Faculty and trainees in the Duke Department of Neurology contributed to three new peer-reviewed studies in peer-review journals published in September. Those studies included an examination of the characteristics of epilepsy in alternating hemiplegia of childhood, a new study examining how neurotransmitter levels in the brain differ in patients with and without Alzheimer’s, and an early examination of how patients with myasthenia gravis respond to a new form of treatment. Read about each of those articles, and find links to the original research, in the paragraphs below.

 

Movement Disorders

  • Alternating hemiplegia of childhood (AHC) is a rare neurologic disorder characterized by recurrent episodes of hemiplegia, double hemiplegia, dystonia, and, often, epilepsy. However, much about epilepsy in patients with this condition, such as seizure types and localizations, EEG characteristics, characteristics of status epilepticus and other complications, have not been fully explored. Movement Disorders Fellow Ashley Helseth, MD, PhD, and colleagues from Duke Pediatrics contributed to a study reporting on the epileptology of alternating hemiplegia of childhood, (AHC) examining characteristics of 51 AHC patients.
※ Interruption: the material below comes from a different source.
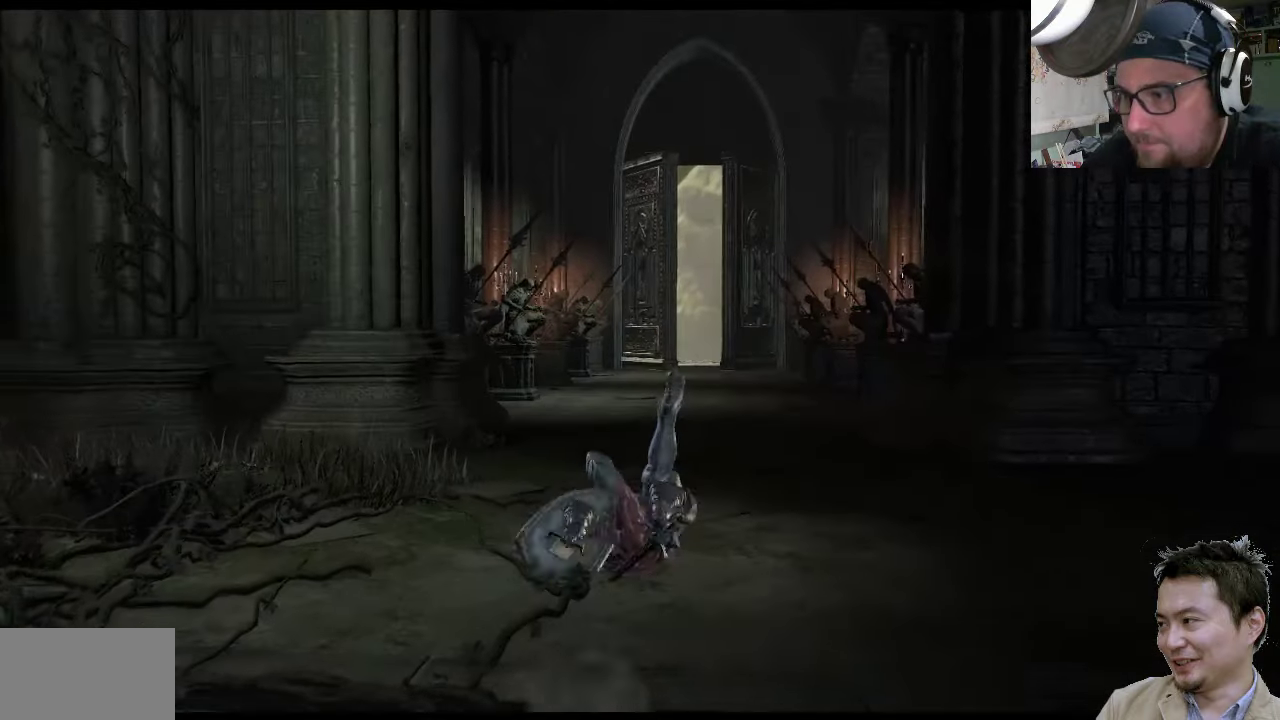
{"buttons": [], "left_stick": "up", "right_stick": "center", "events": []}
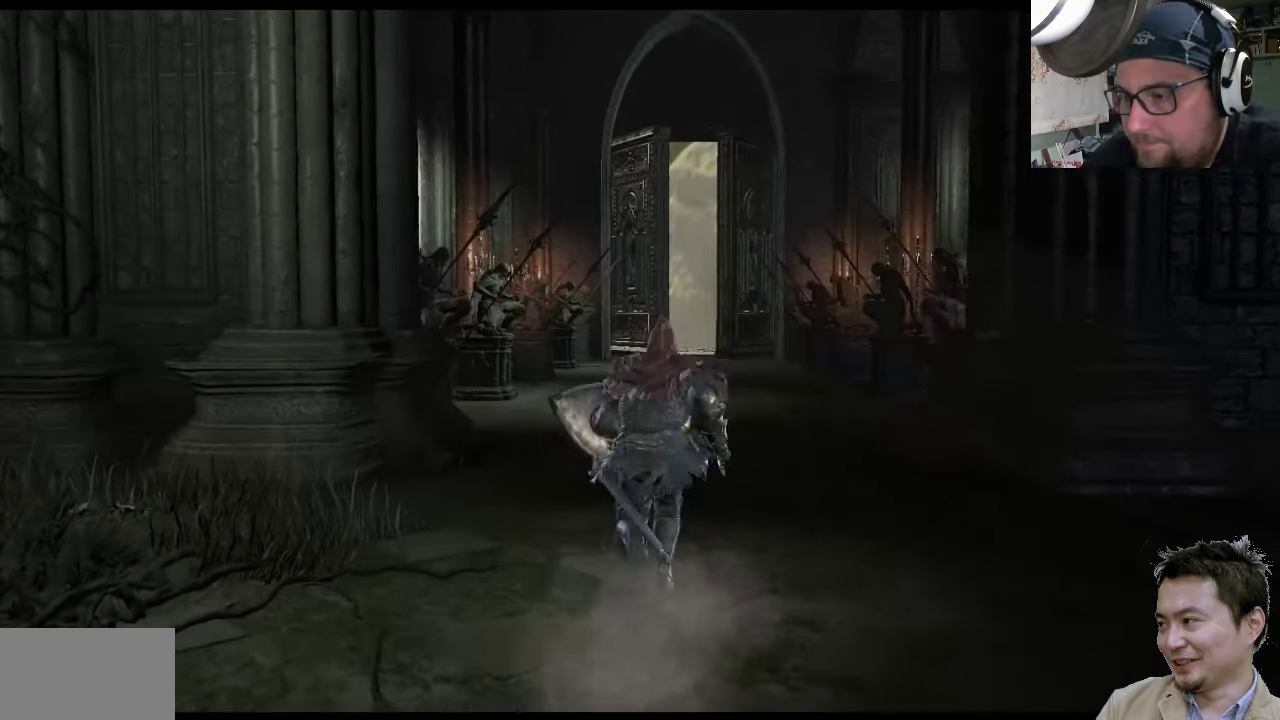
{"buttons": [], "left_stick": "up", "right_stick": "center", "events": []}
The article in Neurology provides important details about the pathology and best treatment options for this condition. Read it here.

Memory Disorders

  • Richard O’Brien, MD, PhD, contributed to a new IOS Press article that examined associations between the pathology of Alzheimer’s disease (AD) and the metabolism of non-cholinergic neurotransmitters. The team obtained samples from individuals with and without AD and individuals who were cognitively normal but who had significant AD pathology. Twelve of the 15 metabolites they studied were associated with AD pathology, while dopamine appeared to be depleted in brains with AD pathology but intact cognition. Read the results of that study here.

Neuromuscular Disease

  • A new study reported on the longitudinal results of an open-label trial of therapeutic plasma exchange in myasthenia gravis (MG), finding rapid, significant improvements at two weeks in a variety of validated, MG-specific measures of function and quality of life. Lead authors Shruti Raja, MD, and Jeffrey Guptill, MD, MA, and co-authors Vern Juel, MD, and Janice Massey, MD contributed to the study, which appears here in the latest issue of Annals of Clinical and Translational Neurology.